=== Section Start ===
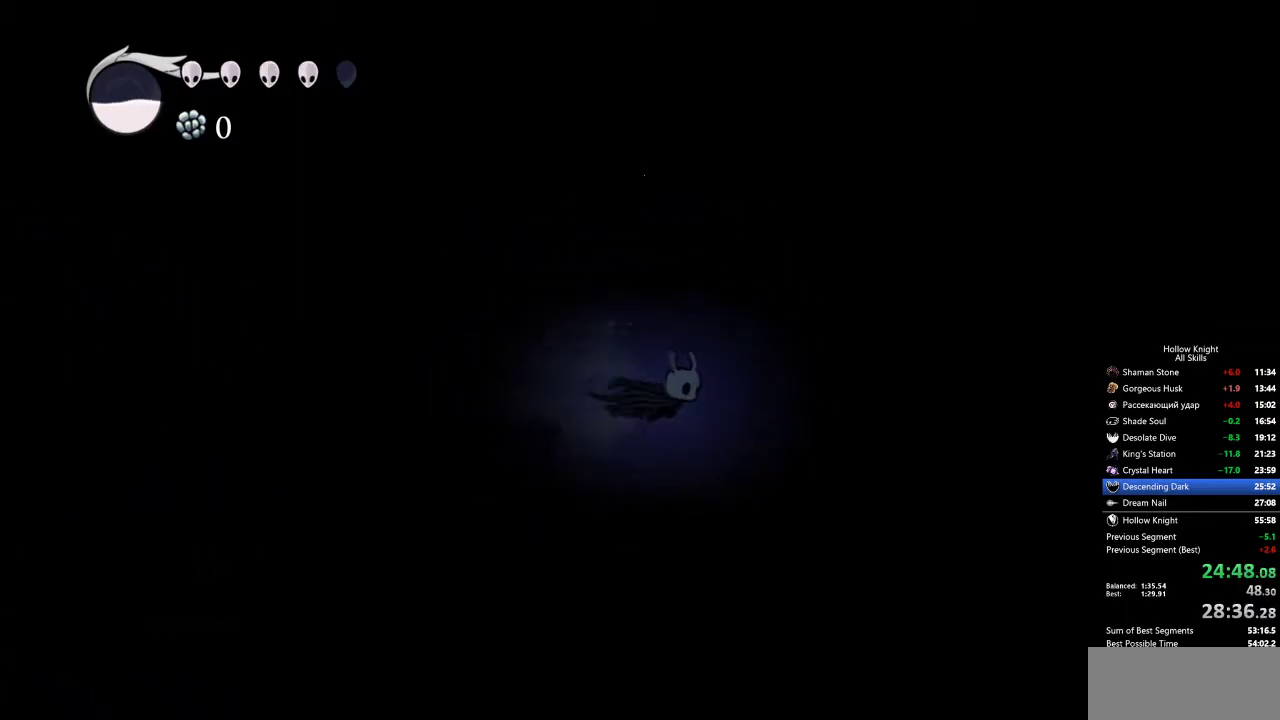
{"keys": ["dash", "right"], "events": [[433, "dash", "down"]]}
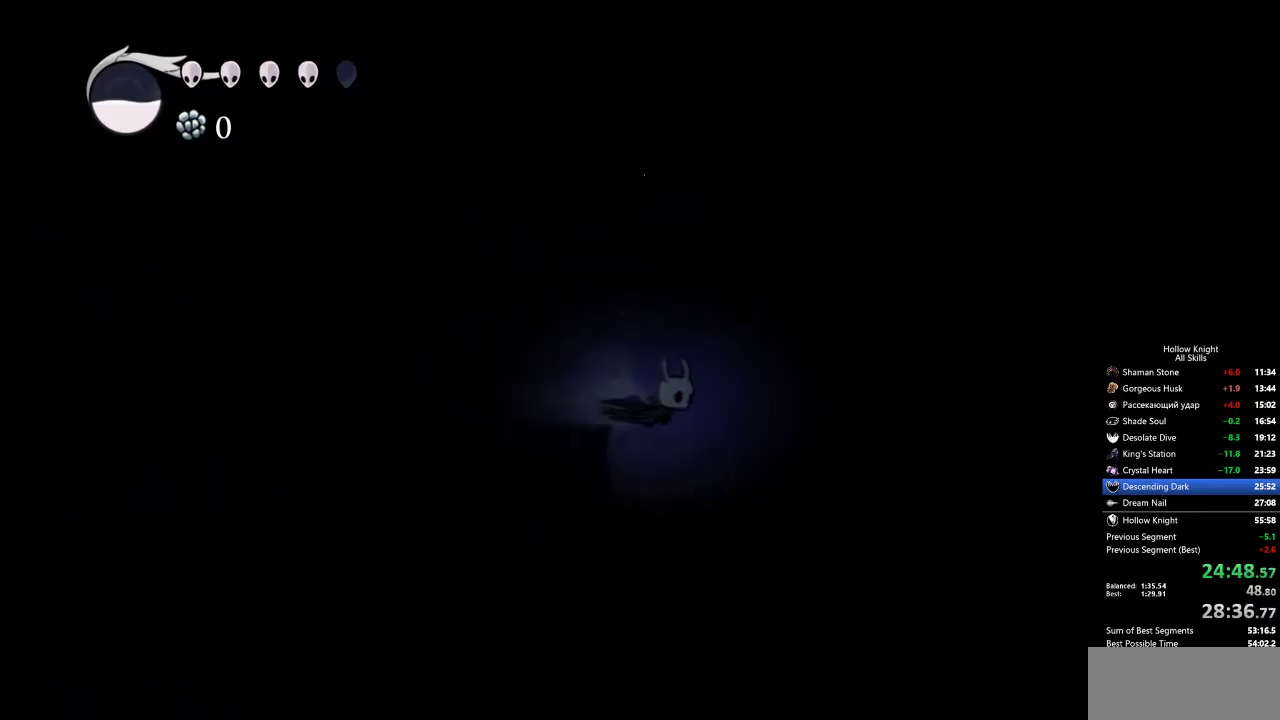
{"keys": ["right"], "events": [[67, "dash", "up"]]}
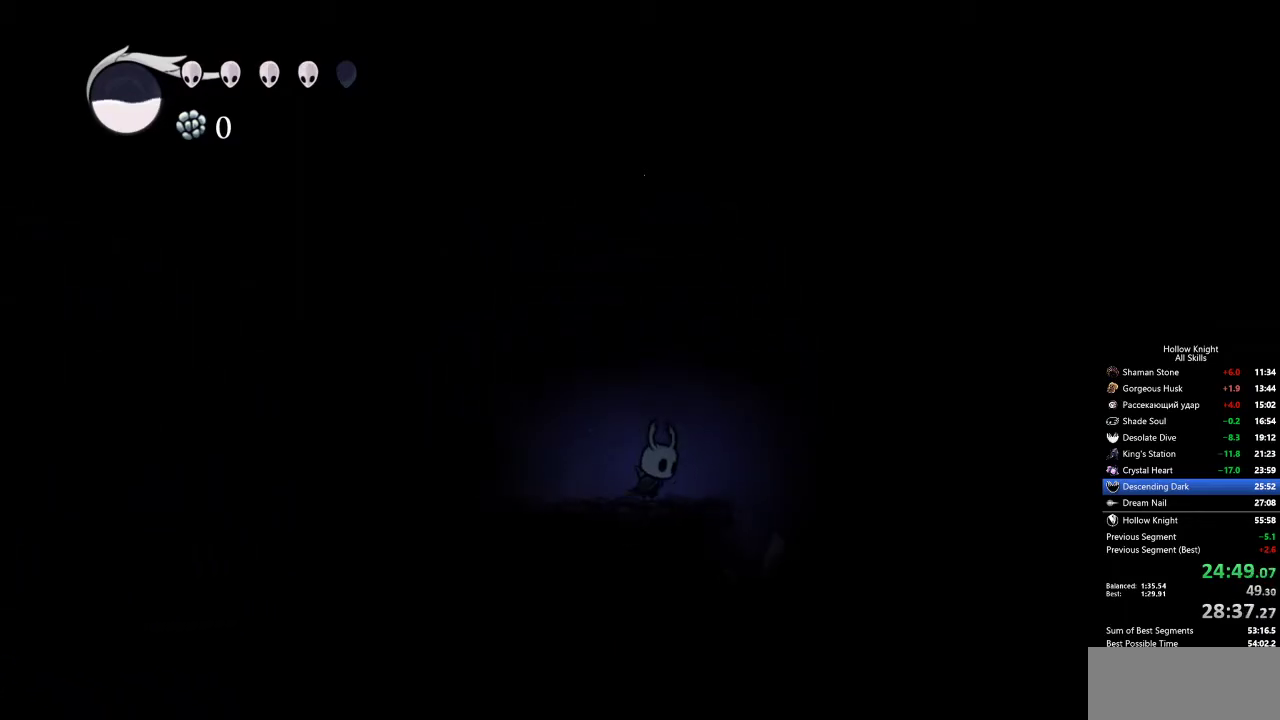
{"keys": ["jump", "right"], "events": [[83, "jump", "down"]]}
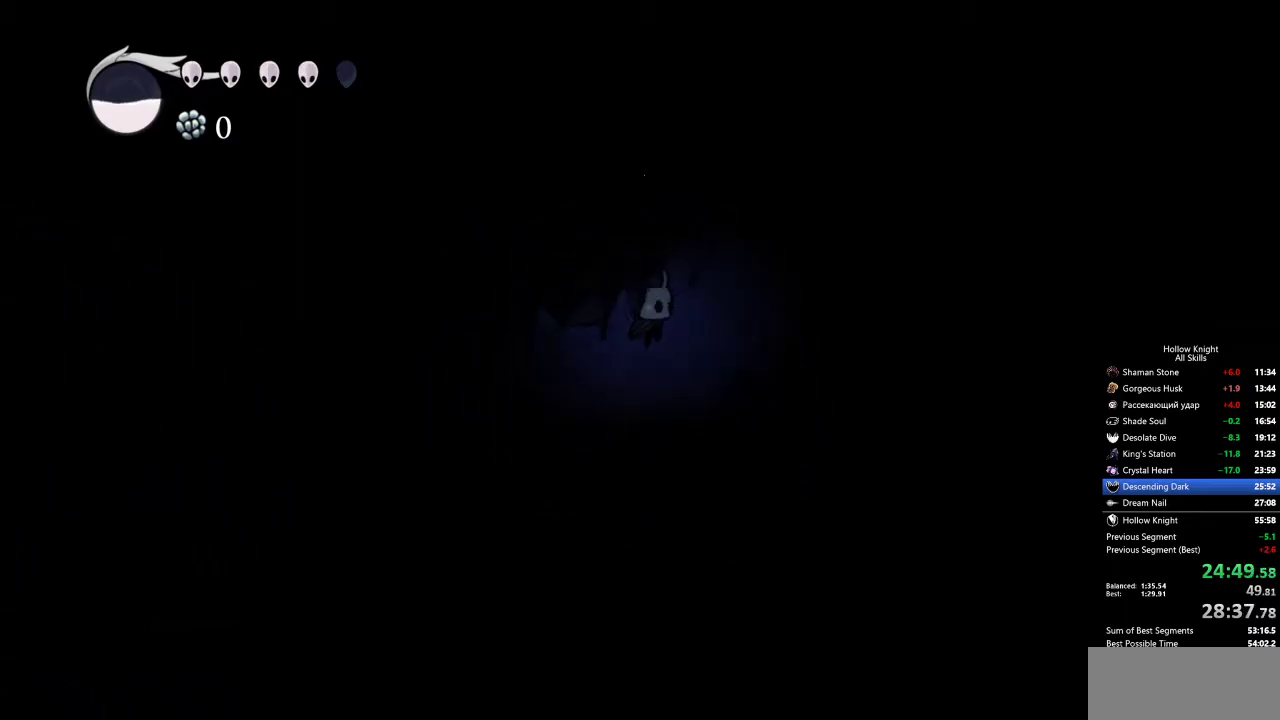
{"keys": ["right"], "events": [[50, "dash", "down"], [50, "jump", "up"], [183, "dash", "up"]]}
=== Section End ===
▶ Assignment:
Could you please return each line of the material exactly, dropping the pictures?

▶ Answer for the task:
{"keys": ["dash", "right"], "events": [[433, "dash", "down"]]}
{"keys": ["right"], "events": [[67, "dash", "up"]]}
{"keys": ["jump", "right"], "events": [[83, "jump", "down"]]}
{"keys": ["right"], "events": [[50, "dash", "down"], [50, "jump", "up"], [183, "dash", "up"]]}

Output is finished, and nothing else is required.